Cyc: history's forgotten AI project
๐ Abstract
The article discusses the history and current status of the Cyc project, one of the most ambitious artificial intelligence projects in history. Cyc is a four-decade-long effort to codify the common-sense knowledge that is the foundation of human reasoning, with the goal of enabling human-like reasoning in machines.
๐ Q&A
[01] Precursors
1. What were the key issues in AI research that led to the creation of the Cyc project?
- The main issue was how to program machines with common sense, which was seen as a key challenge in achieving genuine intelligence in AI systems.
- Previous AI programs like AM and EURISKO had exhibited flashes of intelligence, but were limited by their hard-coded heuristics and inability to learn and adapt on their own.

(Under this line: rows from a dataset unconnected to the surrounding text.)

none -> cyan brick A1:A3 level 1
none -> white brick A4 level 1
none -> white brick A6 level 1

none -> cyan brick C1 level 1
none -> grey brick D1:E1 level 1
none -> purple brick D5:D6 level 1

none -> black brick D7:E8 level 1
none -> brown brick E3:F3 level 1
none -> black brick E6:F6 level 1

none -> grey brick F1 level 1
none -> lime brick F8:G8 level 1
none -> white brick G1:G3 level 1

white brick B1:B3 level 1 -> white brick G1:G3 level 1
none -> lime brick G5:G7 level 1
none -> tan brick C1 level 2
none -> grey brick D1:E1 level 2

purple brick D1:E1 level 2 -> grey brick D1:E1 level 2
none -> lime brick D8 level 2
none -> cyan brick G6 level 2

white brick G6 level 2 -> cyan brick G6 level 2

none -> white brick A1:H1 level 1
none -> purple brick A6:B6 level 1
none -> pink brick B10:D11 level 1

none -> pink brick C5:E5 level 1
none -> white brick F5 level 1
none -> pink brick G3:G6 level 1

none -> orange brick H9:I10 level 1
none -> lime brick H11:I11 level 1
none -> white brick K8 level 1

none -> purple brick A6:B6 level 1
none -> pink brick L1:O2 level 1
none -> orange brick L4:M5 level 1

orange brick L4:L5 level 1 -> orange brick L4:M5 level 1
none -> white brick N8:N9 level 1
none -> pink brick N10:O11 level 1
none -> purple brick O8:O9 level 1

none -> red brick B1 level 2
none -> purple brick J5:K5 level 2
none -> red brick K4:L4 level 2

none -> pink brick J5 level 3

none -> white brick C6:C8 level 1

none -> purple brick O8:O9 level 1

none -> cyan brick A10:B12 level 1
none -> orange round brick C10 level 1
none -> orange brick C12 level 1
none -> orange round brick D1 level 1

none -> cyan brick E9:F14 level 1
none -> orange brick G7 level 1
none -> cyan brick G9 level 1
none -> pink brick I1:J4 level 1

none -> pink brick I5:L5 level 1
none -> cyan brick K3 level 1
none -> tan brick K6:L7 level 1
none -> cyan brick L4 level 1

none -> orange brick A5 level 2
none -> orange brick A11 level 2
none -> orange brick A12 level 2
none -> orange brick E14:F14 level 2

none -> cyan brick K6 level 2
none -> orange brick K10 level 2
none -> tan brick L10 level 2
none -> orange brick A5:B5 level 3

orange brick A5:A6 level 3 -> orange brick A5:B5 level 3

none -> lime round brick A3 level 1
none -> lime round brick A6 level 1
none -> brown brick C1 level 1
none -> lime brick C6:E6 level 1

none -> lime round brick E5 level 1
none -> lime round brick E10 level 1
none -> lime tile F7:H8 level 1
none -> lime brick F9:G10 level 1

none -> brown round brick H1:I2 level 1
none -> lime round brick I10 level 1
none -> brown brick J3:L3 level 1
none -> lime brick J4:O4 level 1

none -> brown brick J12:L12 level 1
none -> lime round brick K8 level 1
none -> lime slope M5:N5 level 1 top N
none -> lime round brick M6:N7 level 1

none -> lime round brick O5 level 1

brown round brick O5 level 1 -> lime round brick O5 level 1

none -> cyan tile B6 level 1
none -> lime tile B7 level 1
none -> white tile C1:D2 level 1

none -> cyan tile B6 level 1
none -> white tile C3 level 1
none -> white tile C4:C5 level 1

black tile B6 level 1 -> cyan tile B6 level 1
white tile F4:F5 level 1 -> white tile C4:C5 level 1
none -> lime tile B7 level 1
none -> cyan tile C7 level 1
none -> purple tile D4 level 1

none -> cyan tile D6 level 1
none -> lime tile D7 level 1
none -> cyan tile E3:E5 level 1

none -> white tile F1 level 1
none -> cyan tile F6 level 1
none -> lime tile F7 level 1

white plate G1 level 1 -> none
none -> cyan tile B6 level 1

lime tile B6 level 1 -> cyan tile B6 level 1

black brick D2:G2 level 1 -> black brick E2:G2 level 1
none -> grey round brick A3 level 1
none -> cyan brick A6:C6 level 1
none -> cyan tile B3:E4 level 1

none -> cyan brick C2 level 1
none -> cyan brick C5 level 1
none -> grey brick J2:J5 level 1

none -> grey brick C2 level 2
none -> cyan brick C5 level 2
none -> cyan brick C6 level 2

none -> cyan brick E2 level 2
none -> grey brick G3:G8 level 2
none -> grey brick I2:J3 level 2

- Researchers believed that a machine with a large knowledge base of common-sense facts and rules could overcome these limitations and form the foundation for a new generation of more effective AI systems.
2. What was the proposed scale and approach for building this common-sense knowledge base?
- Researchers calculated that a machine would need to know several million rules before it could begin to learn on its own.
- Assembling such a knowledge base was estimated to require 2,000 person-years of effort, which was seen as feasible with the right resources.
- The approach was to systematically codify basic facts and rules about the world that humans take for granted but are not explicitly written down.
[02] Cyc is born
1. How was the Cyc project initiated and funded?
- In 1984, the Microelectronics and Computer Technology Corporation (MCC), a research consortium of 10 US companies, launched the Cyc project as its flagship initiative.
- MCC provided Cyc with a half-billion dollar budget and hundreds of employees, allowing project leader Doug Lenat to pursue his vision on a large scale.
2. What was the structure and approach of the Cyc knowledge base?
- Cyc's knowledge base is a collection of "frames" (or units) with slots for properties and entries for their values, organized into a global ontology.
- On top of the frames, Cyc has a constraint language for expressing logical concepts and an inference engine for making deductions and answering queries.
- The knowledge was originally entered by hand by "ontological engineers" who identified common-sense facts and rules from analyzing natural language text.
[03] Cyc's development and challenges
1. How did Cyc's development progress in its early years?
- By 1989, Cyc's knowledge base had reached 1 million "pieces of data", including 50,000 individual units and 6,000 collections.
- The project encountered and dealt with various "representational thorns" - difficulties in representing real-world knowledge within the system.
- The guiding philosophy was pragmatism over elegance, with practical solutions to age-old philosophical problems.
2. What were some of Cyc's applications and partnerships in the later years?
- Cyc was used by the Cleveland Clinic to assist medical researchers in answering ad hoc questions, reducing the time from a month to less than an hour.
- Cyc also partnered with the US intelligence community to build a "terrorism knowledge base" that could synthesize information from different sources.
- Cycorp, the company that spun off from MCC, released subsets of the knowledge base to researchers, but the core product remained proprietary.
[04] Cyc in the age of LLMs
1. How did the rise of machine learning and deep learning impact the perception of Cyc?
- As the field of AI shifted towards neural networks and deep learning, which proved successful at previously intractable problems, Cyc's rule-based, symbolic approach increasingly looked like an anachronism.
- Cyc was seen by many in the AI community as a cautionary tale of tremendous effort wasted on a misguided approach, overshadowed by the breakthroughs of deep learning.
2. What is the current status and future potential of Cyc?
- Despite the criticism, Cyc has survived for 40 years and continues to be funded through commercial contracts, employing 50 technical staff.
- While Cyc's impact has not been revolutionary, the article suggests that it could potentially complement large language models (LLMs) like ChatGPT, which are fluent but often inconsistent and inaccurate, by providing a chain of reasoning that can be audited.
- The article concludes that the course of progress in AI is unpredictable, and that rule-based systems like Cyc may have a role to play again in the future.